#### Texte:
((
Il y avait 7 mois et demi que j'étais en cet état, lorsque M. de Béhague arriva à la Martinique. Les secours donnés à l'assemblée coloniale par MM. Rivière et Orléans entretenaient la guerre contre les patriotes. J'écrivis aux commissaires civils pour demander à être transféré au FortRoyal et y être jugé. L'on ne pouvait plus se soustraire à cette juste demande. Ce moment devait être celui de ma délivrance et je sortis de prison. Ne pouvant marcher, je fus mis sur un tombereau et lié avec des cordes. Tous ceux qui étaient détenus avec moi furent liés deux à deux et on nous conduisit pendant 7 lieues, comme en trophée, au milieu des plus cruelles injures. On nous jeta ensuite dans un bateau, en rade de Fort-Royal, entre deux vaisseaux de ligne. Nous

étions gardés par un officier de marine et 20 matelots et nous couchions sur des pierres.

M. de Béhague donna l'ordre de m'empêcher d'écrire, ni de faire aucune demande. Cependant, les capitaines et les négociants de Saint-Pierre apprirent, par voie indirecte, que j'étais renfermé dans le bateau, pendant qu'à terre on me faisait passer pour mort. Ils firent une députation aux commissaires, et leur exposèrent l'état de mes affaires, toutes mes marchandises endommagées, mon magasin fermé depuis 7 mois et demi, l'impossibilité de me faire payer par les planteurs. Ils déclarèrent qu'ils les rendraient responsables de ce que je devais. Toutes ces circonstances les déterminèrent à ordonner ma délivrance, mais ils me firent recommander de ne point aller au Fort-Royal, que j'y serais indubitablement assassiné, qu'ils n'y étaient pas les maîtres. Je me suis réfugié à Saint-Pierre où tous les citoyens se sont empressés de me donner des consolations.
))
#### Consigne 1:
Recopiez tout le passage du récit depuis « Il y avait 7 » jusqu'à « sur des pierres. ».
#### Consigne 2:
Relevez toutes les personnes que le récit désigne par leur nom.

#### Données listées:
((
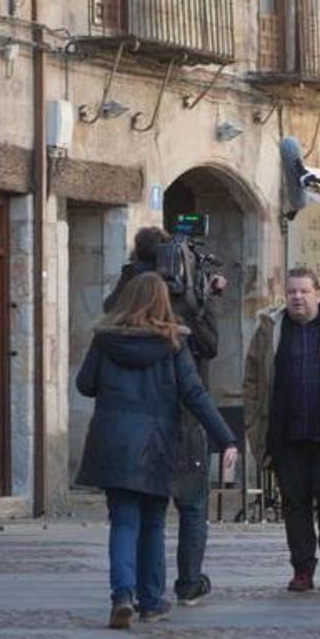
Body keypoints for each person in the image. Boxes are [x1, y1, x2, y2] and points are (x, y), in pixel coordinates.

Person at [76, 273, 237, 628]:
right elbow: (194, 394)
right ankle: (150, 601)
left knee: (123, 521)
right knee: (152, 523)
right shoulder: (173, 343)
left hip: (114, 442)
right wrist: (226, 438)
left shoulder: (105, 339)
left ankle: (122, 595)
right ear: (163, 303)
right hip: (157, 445)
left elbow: (84, 384)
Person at [104, 226, 226, 607]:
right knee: (189, 506)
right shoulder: (187, 296)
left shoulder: (126, 297)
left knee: (134, 515)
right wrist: (205, 300)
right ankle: (184, 583)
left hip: (128, 428)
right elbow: (210, 346)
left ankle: (131, 592)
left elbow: (89, 373)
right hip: (182, 416)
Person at [243, 267, 320, 591]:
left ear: (318, 294)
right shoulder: (270, 328)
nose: (297, 298)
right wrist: (254, 420)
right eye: (291, 292)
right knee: (294, 501)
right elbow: (252, 378)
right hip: (286, 431)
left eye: (304, 291)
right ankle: (302, 567)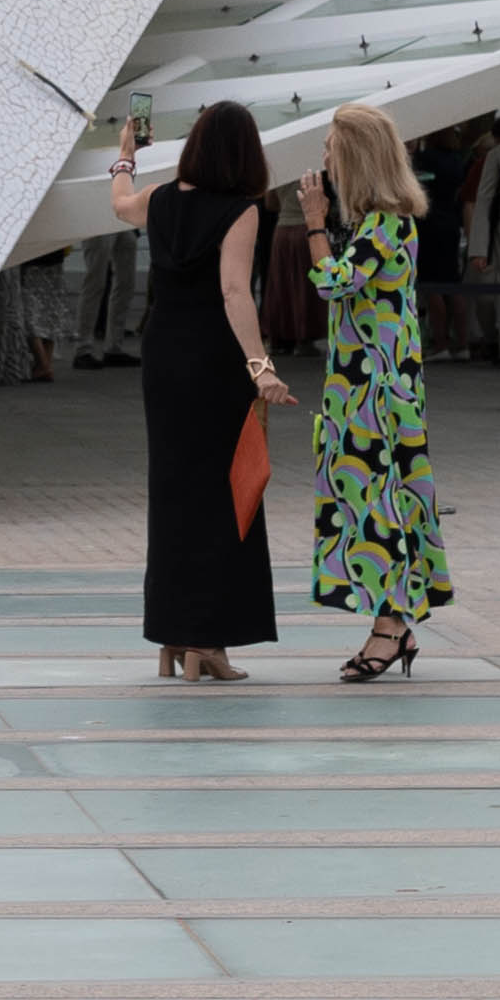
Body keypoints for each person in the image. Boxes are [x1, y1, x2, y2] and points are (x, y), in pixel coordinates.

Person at [113, 103, 289, 679]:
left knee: (172, 492)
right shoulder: (241, 210)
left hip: (163, 354)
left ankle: (172, 636)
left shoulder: (160, 199)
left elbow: (120, 207)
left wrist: (125, 155)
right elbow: (235, 293)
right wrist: (260, 365)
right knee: (221, 496)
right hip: (214, 359)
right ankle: (206, 642)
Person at [301, 104, 448, 678]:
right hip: (363, 392)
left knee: (377, 507)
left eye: (332, 147)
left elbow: (334, 284)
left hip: (375, 396)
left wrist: (314, 222)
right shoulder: (376, 223)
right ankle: (393, 624)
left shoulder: (385, 222)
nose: (325, 160)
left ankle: (390, 627)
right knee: (374, 507)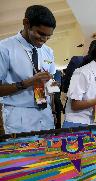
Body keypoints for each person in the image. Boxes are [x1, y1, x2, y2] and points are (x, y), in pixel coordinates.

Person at [0, 5, 56, 134]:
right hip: (20, 114)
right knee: (24, 153)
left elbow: (50, 81)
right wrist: (27, 83)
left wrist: (53, 85)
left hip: (45, 113)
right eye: (41, 34)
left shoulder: (48, 52)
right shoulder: (4, 49)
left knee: (48, 152)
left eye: (48, 36)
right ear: (26, 23)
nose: (44, 40)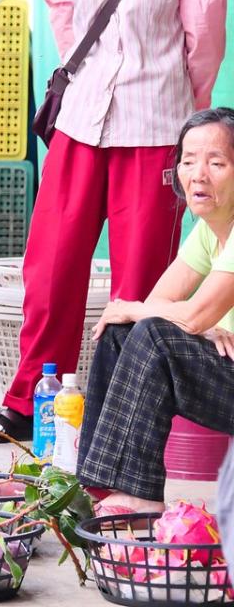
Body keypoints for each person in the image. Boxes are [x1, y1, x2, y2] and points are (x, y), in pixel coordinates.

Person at [0, 0, 229, 440]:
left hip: (156, 121)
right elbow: (59, 2)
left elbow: (203, 40)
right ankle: (31, 398)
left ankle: (113, 414)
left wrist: (184, 105)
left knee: (138, 285)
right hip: (80, 119)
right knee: (50, 270)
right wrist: (88, 76)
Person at [79, 108, 234, 513]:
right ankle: (94, 484)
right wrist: (197, 325)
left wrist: (192, 321)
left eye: (216, 163)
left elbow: (188, 315)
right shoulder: (209, 229)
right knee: (120, 332)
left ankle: (141, 496)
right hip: (224, 361)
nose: (198, 174)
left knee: (148, 332)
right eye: (188, 161)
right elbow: (159, 304)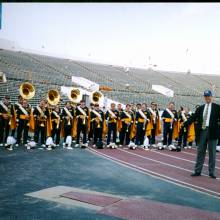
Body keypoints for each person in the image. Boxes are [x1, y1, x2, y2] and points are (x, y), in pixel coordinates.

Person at [186, 90, 220, 179]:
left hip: (213, 132)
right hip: (202, 132)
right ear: (204, 97)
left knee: (212, 153)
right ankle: (197, 171)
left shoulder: (217, 107)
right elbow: (193, 117)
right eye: (205, 96)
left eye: (208, 96)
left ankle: (211, 172)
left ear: (211, 97)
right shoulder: (200, 108)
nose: (207, 98)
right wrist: (185, 123)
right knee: (200, 152)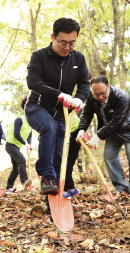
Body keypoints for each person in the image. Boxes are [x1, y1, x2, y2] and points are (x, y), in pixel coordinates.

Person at [25, 17, 90, 195]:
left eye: (72, 43)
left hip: (63, 114)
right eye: (63, 42)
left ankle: (54, 197)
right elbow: (33, 82)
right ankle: (46, 176)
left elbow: (84, 84)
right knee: (49, 127)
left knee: (60, 156)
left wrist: (79, 99)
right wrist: (58, 94)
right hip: (37, 108)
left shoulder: (79, 59)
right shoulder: (39, 56)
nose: (67, 47)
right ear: (52, 37)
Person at [77, 75, 130, 197]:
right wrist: (82, 129)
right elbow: (87, 114)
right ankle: (121, 187)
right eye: (96, 94)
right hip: (110, 131)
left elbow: (117, 121)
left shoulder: (122, 96)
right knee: (109, 156)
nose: (100, 97)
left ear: (108, 86)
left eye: (103, 93)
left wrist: (98, 135)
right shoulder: (91, 97)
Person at [5, 96, 32, 193]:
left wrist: (29, 143)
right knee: (21, 160)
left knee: (16, 169)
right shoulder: (19, 120)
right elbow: (16, 134)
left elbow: (29, 134)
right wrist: (25, 143)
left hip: (16, 147)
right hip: (10, 145)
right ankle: (24, 180)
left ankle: (8, 188)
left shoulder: (30, 122)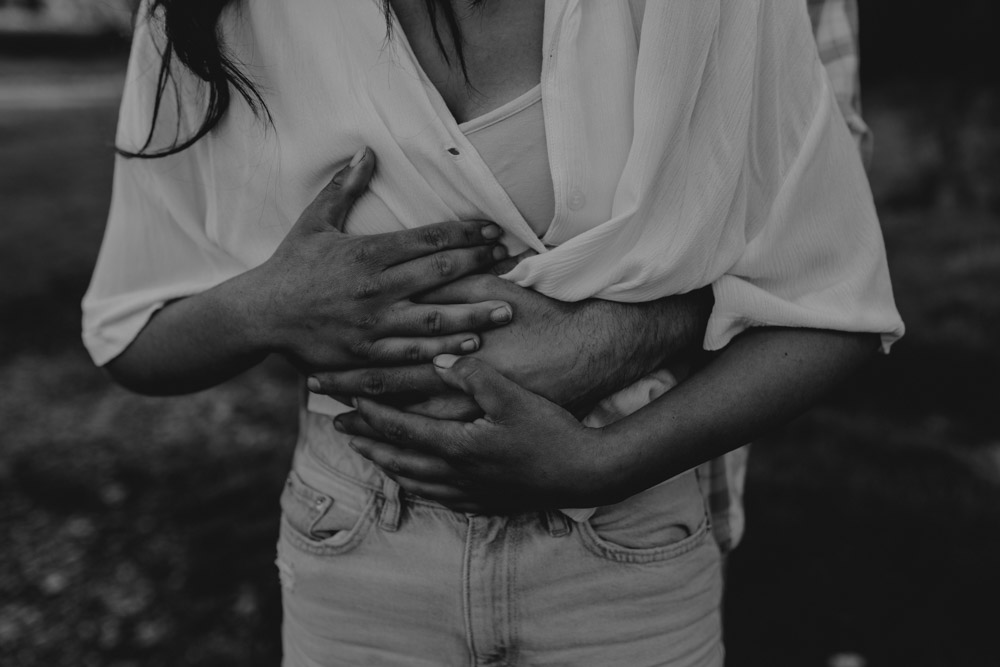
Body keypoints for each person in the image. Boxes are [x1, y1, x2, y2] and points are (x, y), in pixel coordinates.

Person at [82, 1, 903, 665]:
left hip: (621, 544)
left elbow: (833, 304)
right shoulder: (212, 21)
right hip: (363, 544)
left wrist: (601, 461)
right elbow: (132, 334)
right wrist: (263, 305)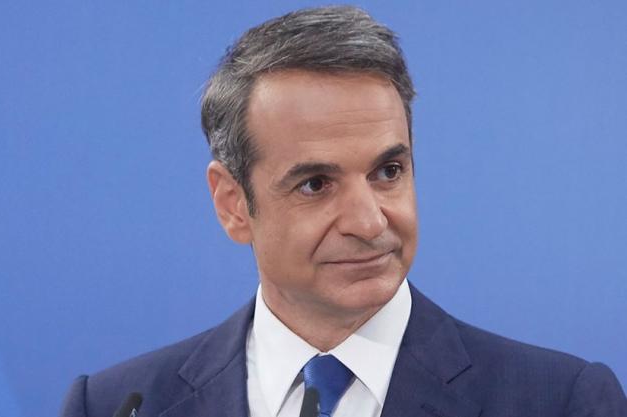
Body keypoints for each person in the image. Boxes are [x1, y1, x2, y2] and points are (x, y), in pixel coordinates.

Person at [60, 6, 626, 417]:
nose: (370, 222)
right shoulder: (117, 405)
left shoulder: (560, 401)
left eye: (388, 172)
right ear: (233, 205)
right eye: (315, 184)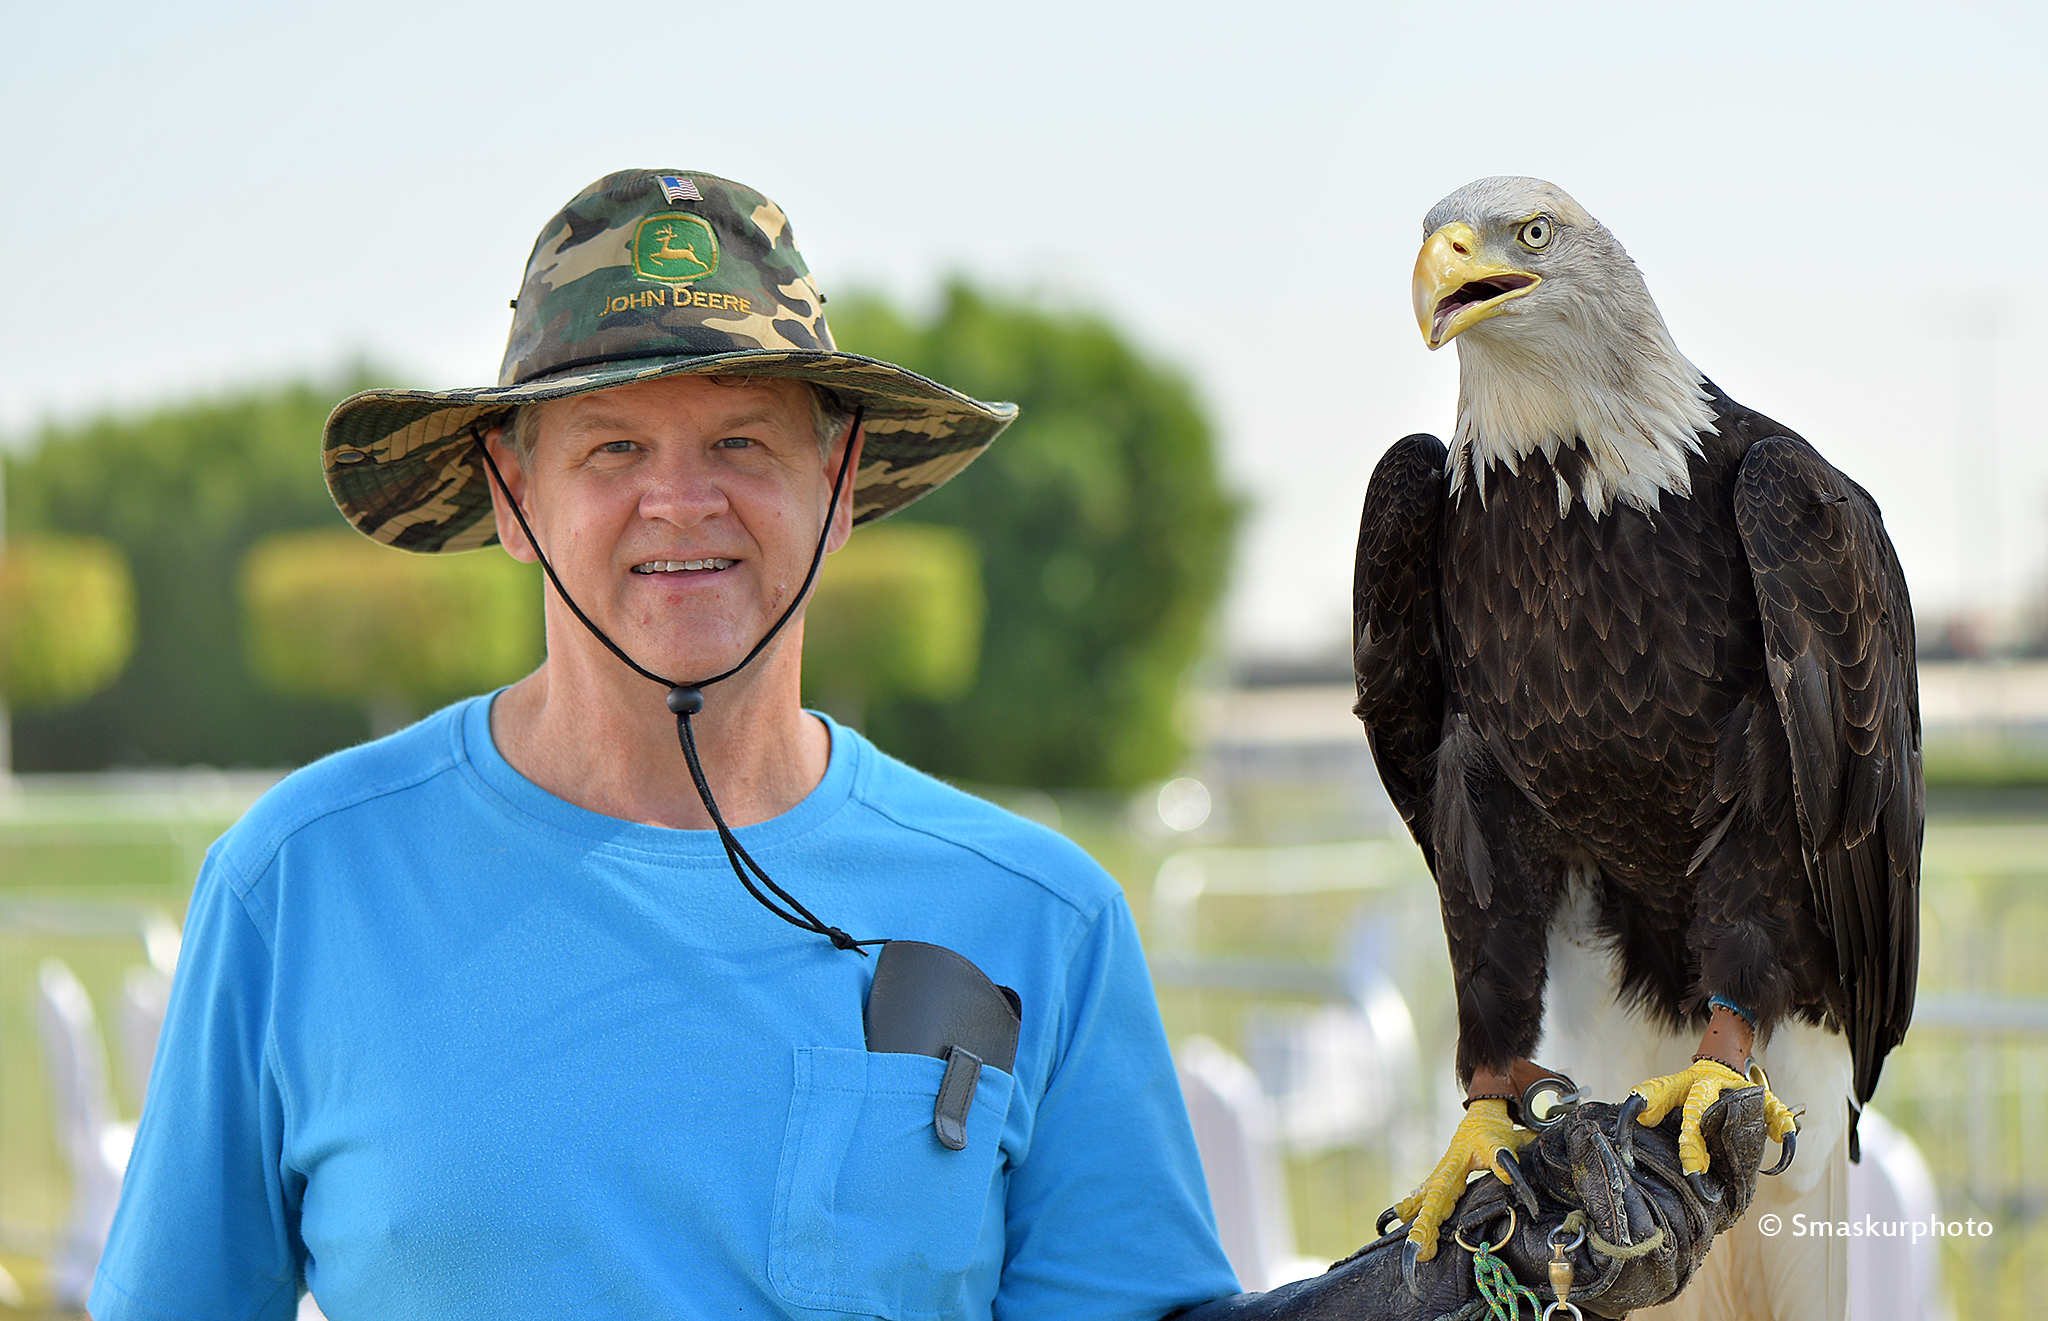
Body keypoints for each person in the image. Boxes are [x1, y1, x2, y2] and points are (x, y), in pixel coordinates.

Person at [89, 170, 1241, 1321]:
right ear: (511, 494)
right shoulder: (298, 884)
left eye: (741, 440)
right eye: (613, 448)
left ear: (838, 487)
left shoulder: (1041, 920)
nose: (681, 501)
))
#### Résultat 1:
Il y avait 7 mois et demi que j'étais en cet état, lorsque M. de Béhague arriva à la Martinique. Les secours donnés à l'assemblée coloniale par MM. Rivière et Orléans entretenaient la guerre contre les patriotes. J'écrivis aux commissaires civils pour demander à être transféré au FortRoyal et y être jugé. L'on ne pouvait plus se soustraire à cette juste demande. Ce moment devait être celui de ma délivrance et je sortis de prison. Ne pouvant marcher, je fus mis sur un tombereau et lié avec des cordes. Tous ceux qui étaient détenus avec moi furent liés deux à deux et on nous conduisit pendant 7 lieues, comme en trophée, au milieu des plus cruelles injures. On nous jeta ensuite dans un bateau, en rade de Fort-Royal, entre deux vaisseaux de ligne. Nous

étions gardés par un officier de marine et 20 matelots et nous couchions sur des pierres.

#### Résultat 2:
M. de Béhague
M. Rivière
M. Orléans